Behind-the-Scenes Star: How Micron Technology Is Surging Past Nvidia in Revenue Growth and Stock Price
The semiconductor sector has experienced impressive growth over the past year, driven by surging demand for AI infrastructure and data-center components. With NVIDIA’s Q4 FY2026 earnings now released, reporting another quarter of exceptional growth, including a sharp jump in data-center revenue and continued margin expansion, investors now have a clear benchmark for what ‘strong performance’ looks like at the top of the AI hardware stack.
Against that backdrop, the team at Tradingpedia looks at stock performance and quarterly revenue acceleration for six major semiconductor companies: Advanced Micro Devices (AMD), Broadcom, Micron Technology, Intel, NVIDIA, and Taiwan Semiconductor Manufacturing Company (TSMC).
Our findings show Micron Technology has seen the highest 12-month stock return growth among major semiconductor companies, including Nvidia and TSMC, with its stock surging 360% over the past year, climbing from roughly $91 to $429 as of February 25, 2026. The company also led in quarter-on-quarter revenue growth, reflecting surging demand for high-bandwidth computer memory. Tight supply and rising prices have boosted margins, positioning Micron as a critical supplier in the rapidly expanding AI infrastructure market.
Micron Outpaces the Competition in 1-Year Stock Returns
Over the past 12 months, U.S. computer memory and data storage company Micron Technology delivered the strongest stock performance in the sector, its price climbing from roughly $91 to $429 as of February 25, 2026, representing a +360% increase. This surge has been driven in part by a tightening supply of HBM3e and HBM4 memory chips, where strong AI-driven demand has allowed Micron to raise prices and expand profit margins, positioning the company as a critical supplier in the rapidly growing AI infrastructure market.

By comparison, NVIDIA posted a +54% 1-year return, despite maintaining the sector’s largest market capitalisation of $4.76 trillion. Much of NVIDIA’s expected growth from hyperscaler and enterprise AI adoption had already been priced in, limiting the scope of further expansion. Other large-cap players followed intermediate paths: Broadcom rose +64%, while AMD, TSMC, and Intel posted roughly +100% gains. This pattern illustrates a broader market rotation, with investors favoring upstream infrastructure suppliers, memory and foundry providers, over headline AI compute vendors.

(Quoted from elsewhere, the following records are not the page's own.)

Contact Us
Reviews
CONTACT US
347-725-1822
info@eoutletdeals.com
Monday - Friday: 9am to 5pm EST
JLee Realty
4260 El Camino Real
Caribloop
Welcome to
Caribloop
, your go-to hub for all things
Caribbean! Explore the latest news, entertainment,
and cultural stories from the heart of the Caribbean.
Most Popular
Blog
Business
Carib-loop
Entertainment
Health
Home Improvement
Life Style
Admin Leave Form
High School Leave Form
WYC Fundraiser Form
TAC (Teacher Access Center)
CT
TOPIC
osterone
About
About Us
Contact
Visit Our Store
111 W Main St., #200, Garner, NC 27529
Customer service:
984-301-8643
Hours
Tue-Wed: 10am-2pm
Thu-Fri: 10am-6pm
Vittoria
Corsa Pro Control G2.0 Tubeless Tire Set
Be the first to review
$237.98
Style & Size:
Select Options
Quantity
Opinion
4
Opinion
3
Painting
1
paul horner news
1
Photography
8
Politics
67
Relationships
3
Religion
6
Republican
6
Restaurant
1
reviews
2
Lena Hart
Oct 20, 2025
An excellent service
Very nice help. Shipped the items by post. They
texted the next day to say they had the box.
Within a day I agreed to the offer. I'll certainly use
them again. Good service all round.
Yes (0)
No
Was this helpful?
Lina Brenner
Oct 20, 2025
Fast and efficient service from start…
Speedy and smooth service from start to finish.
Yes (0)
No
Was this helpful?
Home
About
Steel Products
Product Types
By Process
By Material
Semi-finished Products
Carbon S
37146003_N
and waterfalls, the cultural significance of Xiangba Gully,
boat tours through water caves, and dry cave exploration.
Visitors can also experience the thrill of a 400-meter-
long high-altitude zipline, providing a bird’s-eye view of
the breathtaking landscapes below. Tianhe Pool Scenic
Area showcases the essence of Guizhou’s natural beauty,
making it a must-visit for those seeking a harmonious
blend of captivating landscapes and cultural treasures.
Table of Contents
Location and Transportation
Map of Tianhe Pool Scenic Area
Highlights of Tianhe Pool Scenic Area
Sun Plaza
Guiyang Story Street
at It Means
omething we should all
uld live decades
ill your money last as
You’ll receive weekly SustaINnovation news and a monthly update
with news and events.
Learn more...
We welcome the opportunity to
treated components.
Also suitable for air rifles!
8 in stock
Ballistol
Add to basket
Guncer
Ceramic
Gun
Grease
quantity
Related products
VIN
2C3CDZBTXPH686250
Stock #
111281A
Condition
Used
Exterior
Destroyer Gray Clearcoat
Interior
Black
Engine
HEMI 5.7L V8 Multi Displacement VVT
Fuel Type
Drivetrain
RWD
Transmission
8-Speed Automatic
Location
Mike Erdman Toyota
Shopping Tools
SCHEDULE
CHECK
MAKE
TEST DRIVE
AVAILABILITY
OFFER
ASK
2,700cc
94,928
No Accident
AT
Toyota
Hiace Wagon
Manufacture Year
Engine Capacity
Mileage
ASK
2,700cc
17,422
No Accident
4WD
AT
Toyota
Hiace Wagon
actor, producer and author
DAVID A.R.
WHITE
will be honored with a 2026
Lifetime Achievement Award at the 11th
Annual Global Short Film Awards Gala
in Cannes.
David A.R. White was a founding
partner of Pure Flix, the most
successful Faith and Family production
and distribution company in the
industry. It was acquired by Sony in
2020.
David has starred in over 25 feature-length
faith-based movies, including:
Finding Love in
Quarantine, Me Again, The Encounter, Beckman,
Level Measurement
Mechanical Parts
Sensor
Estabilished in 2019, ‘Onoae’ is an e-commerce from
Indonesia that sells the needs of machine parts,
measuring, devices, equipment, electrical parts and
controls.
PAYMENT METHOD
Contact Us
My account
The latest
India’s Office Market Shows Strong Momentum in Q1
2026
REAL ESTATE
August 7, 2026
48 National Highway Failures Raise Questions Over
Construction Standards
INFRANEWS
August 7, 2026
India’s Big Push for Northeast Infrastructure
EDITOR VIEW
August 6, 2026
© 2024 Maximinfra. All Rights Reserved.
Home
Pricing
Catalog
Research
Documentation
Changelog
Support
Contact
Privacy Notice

Micron Outpaces Rivals in AI-Driven Quarterly Revenue Surge
Recent quarterly results reveal clear differences in growth momentum across the semiconductor sector. Micron Technology posted the highest QoQ revenue growth at +21%, increasing revenues from $11.3 billion to $13.6 billion according to the company’s Q1 financial report (released December 2025), driven by an ever-growing demand among AI companies for computer memory and storage space. The company has also stopped selling consumer RAM to focus exclusively on AI and data center clients, further concentrating its exposure to the fastest-growing segment. NVIDIA followed with +19%, rising from $57.01 billion to $68.1 billion, reflecting ongoing GPU adoption by hyperscalers and enterprise clients.

Other companies showed more moderate sequential gains: Broadcom +13% to $18.02 billion, AMD +11% to $10.27 billion, while TSMC and Intel posted only +2% and flat growth at $33.73 billion and $13.7 billion, respectively.
Year-on-year growth highlights longer-term scale expansion. NVIDIA is firmly in the lead with a +73% year on year revenue growth, up from $39.3 billion to $68.1 billion. Micron ranks second, with its revenue expanding by 57% year on year, from $8.7 billion to $13.6 billion, demonstrating the rising market value of memory infrastructure suppliers. AMD, Broadcom, and TSMC all achieved solid annual growth between 25-34%, while Intel’s -4% YoY decline illustrates ongoing challenges in legacy CPU markets amid the AI-focused industry shift. Overall, momentum is strongest among firms supplying AI infrastructure, consistent with the rotation observed in stock performance.
Methodology
This report combines official quarterly and annual financial filings with publicly available market data. Revenue figures for Q3 and Q4 (Q4 2025-Q1 2026 for Micron Technology) 2025 were collected from company earnings reports, and quarter-on-quarter and year-on-year growth rates were calculated directly from these reported values. Stock price performance metrics, including YTD, 1-year, and 5-year returns, were sourced from Yahoo Finance and cross-checked with Investing.com to ensure accuracy. This approach provides a consistent basis for comparing both financial performance and market returns across the semiconductor sector.